__Records to process__.
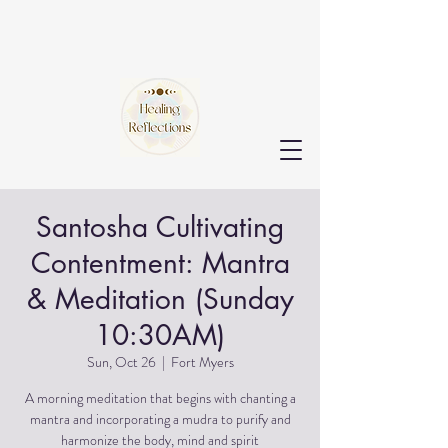
Santosha Cultivating
Contentment: Mantra
& Meditation (Sunday
10:30AM)
Sun, Oct 26
  |  
Fort Myers
A morning meditation that begins with chanting a
mantra and incorporating a mudra to purify and
harmonize the body, mind and spirit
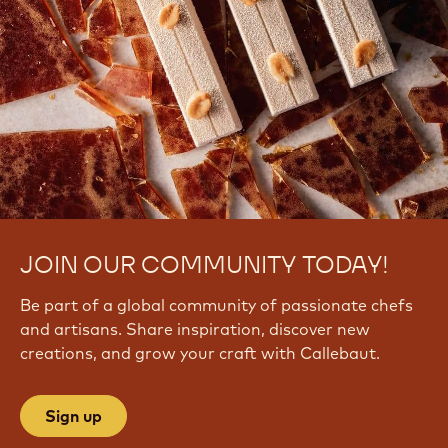
JOIN OUR COMMUNITY TODAY!
Be part of a global community of passionate chefs
and artisans. Share inspiration, discover new
creations, and grow your craft with Callebaut.
Sign up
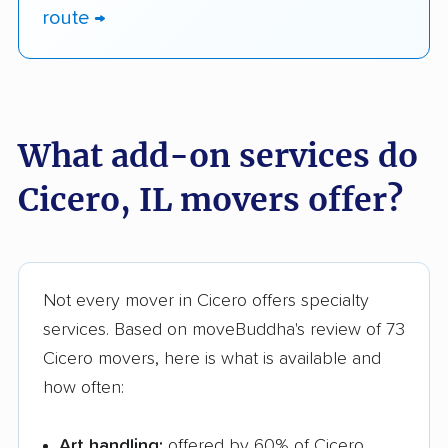
route →
What add-on services do
Cicero, IL movers offer?
Not every mover in Cicero offers specialty
services. Based on moveBuddha's review of 73
Cicero movers, here is what is available and
how often:
Art handling:
offered by 60% of Cicero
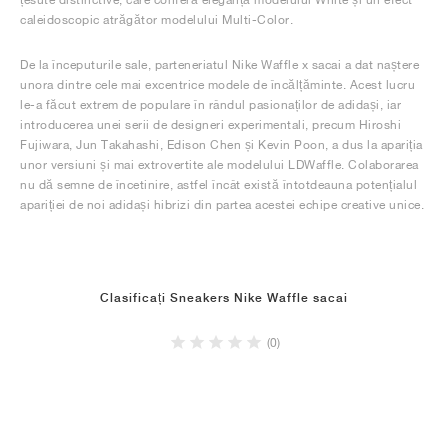
caleidoscopic atrăgător modelului Multi-Color.
De la începuturile sale, parteneriatul Nike Waffle x sacai a dat naștere
unora dintre cele mai excentrice modele de încălțăminte. Acest lucru
le-a făcut extrem de populare în rândul pasionaților de adidași, iar
introducerea unei serii de designeri experimentali, precum Hiroshi
Fujiwara, Jun Takahashi, Edison Chen și Kevin Poon, a dus la apariția
unor versiuni și mai extrovertite ale modelului LDWaffle. Colaborarea
nu dă semne de încetinire, astfel încât există întotdeauna potențialul
apariției de noi adidași hibrizi din partea acestei echipe creative unice.
Clasificați Sneakers Nike Waffle sacai
(0)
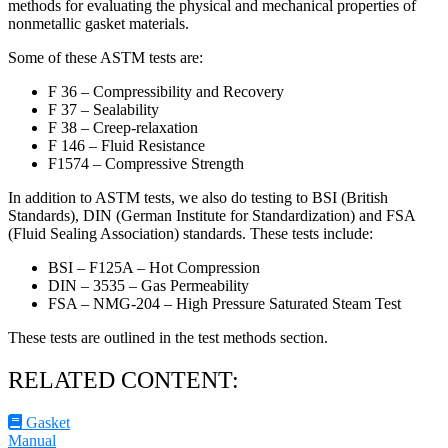
methods for evaluating the physical and mechanical properties of
nonmetallic gasket materials.
Some of these ASTM tests are:
F 36 – Compressibility and Recovery
F 37 – Sealability
F 38 – Creep-relaxation
F 146 – Fluid Resistance
F1574 – Compressive Strength
In addition to ASTM tests, we also do testing to BSI (British
Standards), DIN (German Institute for Standardization) and FSA
(Fluid Sealing Association) standards. These tests include:
BSI – F125A – Hot Compression
DIN – 3535 – Gas Permeability
FSA – NMG-204 – High Pressure Saturated Steam Test
These tests are outlined in the test methods section.
RELATED CONTENT:
Gasket
Manual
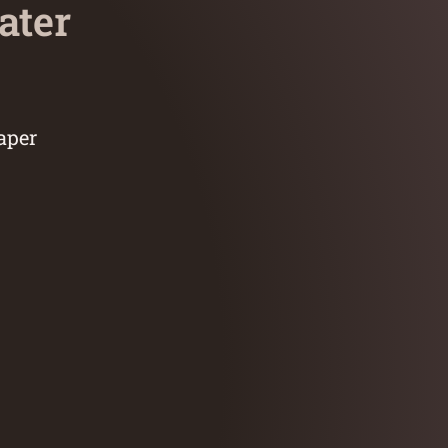
ater
aper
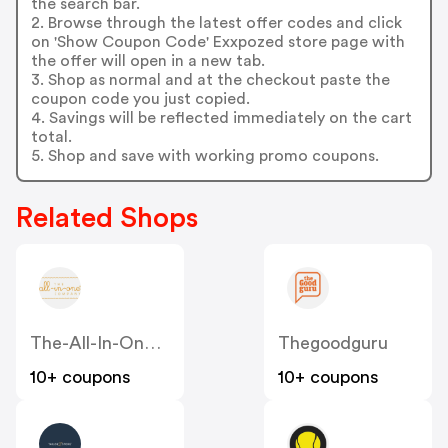
the search bar.
2. Browse through the latest offer codes and click
on 'Show Coupon Code' Exxpozed store page with
the offer will open in a new tab.
3. Shop as normal and at the checkout paste the
coupon code you just copied.
4. Savings will be reflected immediately on the cart
total.
5. Shop and save with working promo coupons.
Related Shops
The-All-In-One-Company.co.uk
Thegoodguru
10+ coupons
10+ coupons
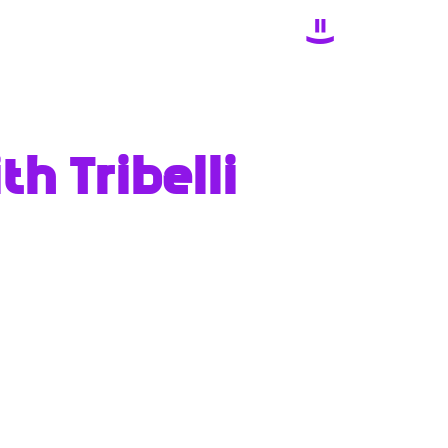
h Tribelli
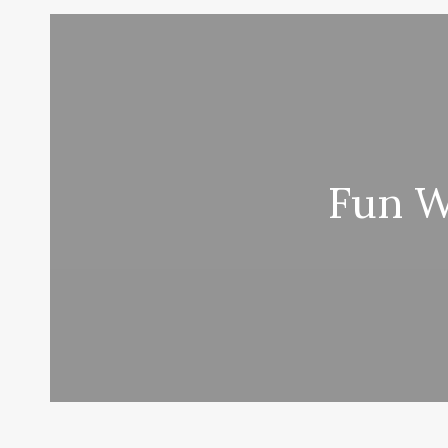
Fun W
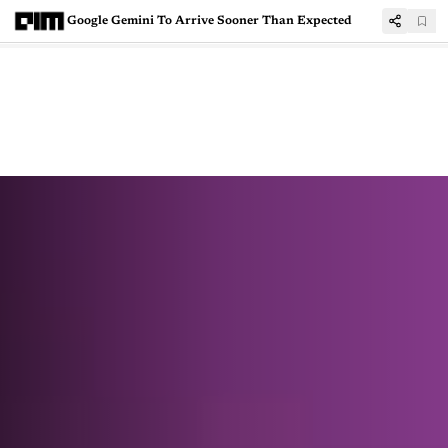
Google Gemini To Arrive Sooner Than Expected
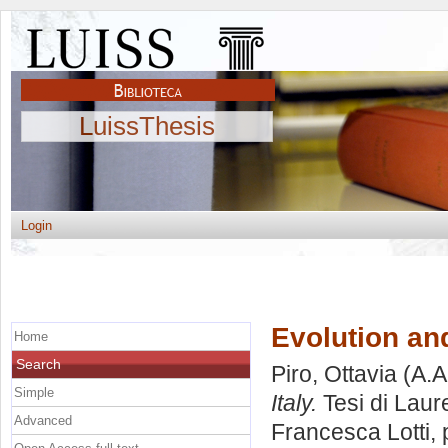
LuissThesis
Login
Evolution and
Home
Search
Piro, Ottavia
(A.A
Simple
Italy.
Tesi di Laur
Advanced
Francesca Lotti
,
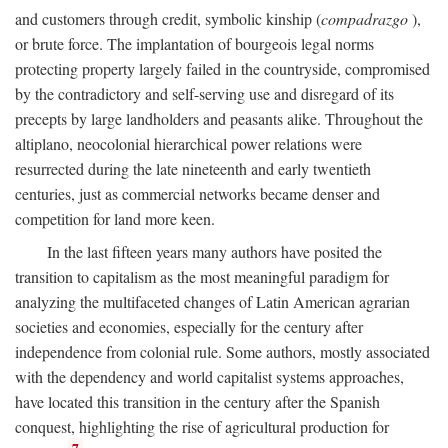
and customers through credit, symbolic kinship (
compadrazgo
),
or brute force. The implantation of bourgeois legal norms
protecting property largely failed in the countryside, compromised
by the contradictory and self-serving use and disregard of its
precepts by large landholders and peasants alike. Throughout the
altiplano, neocolonial hierarchical power relations were
resurrected during the late nineteenth and early twentieth
centuries, just as commercial networks became denser and
competition for land more keen.
In the last fifteen years many authors have posited the
transition to capitalism as the most meaningful paradigm for
analyzing the multifaceted changes of Latin American agrarian
societies and economies, especially for the century after
independence from colonial rule. Some authors, mostly associated
with the dependency and world capitalist systems approaches,
have located this transition in the century after the Spanish
conquest, highlighting the rise of agricultural production for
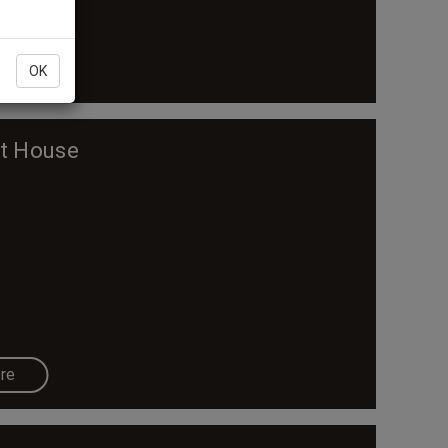
re
OK
nt House
re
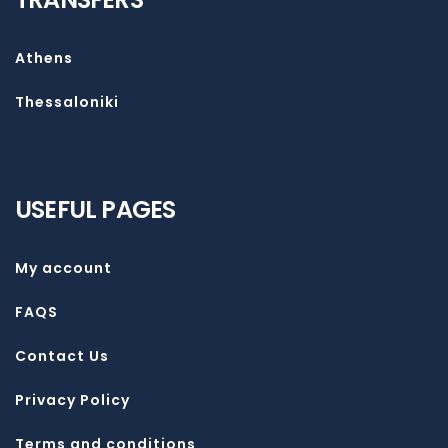
Athens
Thessaloniki
USEFUL PAGES
My account
FAQS
Contact Us
Privacy Policy
Terms and conditions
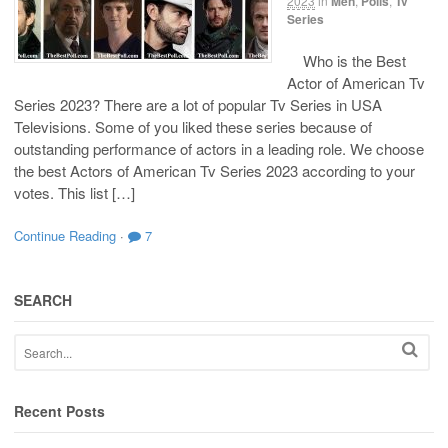
2023
in
Men
,
Polls
,
Tv
Series
Who is the Best
Actor of American Tv
Series 2023? There are a lot of popular Tv Series in USA
Televisions. Some of you liked these series because of
outstanding performance of actors in a leading role. We choose
the best Actors of American Tv Series 2023 according to your
votes. This list […]
Continue Reading
·
7
SEARCH
Recent Posts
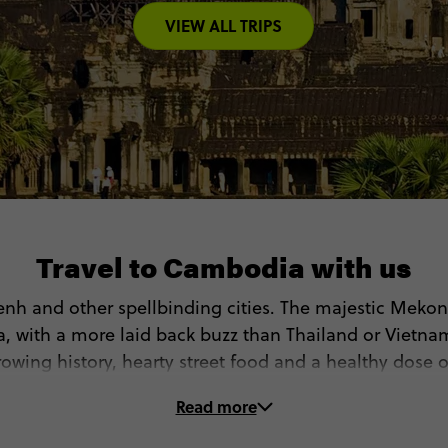
VIEW ALL TRIPS
Travel to Cambodia with us
nh and other spellbinding cities. The majestic Mekong
a, with a more laid back buzz than Thailand or Vietnam
wing history, hearty street food and a healthy dose o
ver Cambodia with Contiki. On our Cambodia tours, y
Read more
 Discover Angkor Wat and other legendary Buddhist si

__Problem to solve__. Find each line in the data that contains the word "movers" and copy those lines. Case counts.

__Task output__.
Cicero, IL movers offer?
Cicero movers, here is what is available and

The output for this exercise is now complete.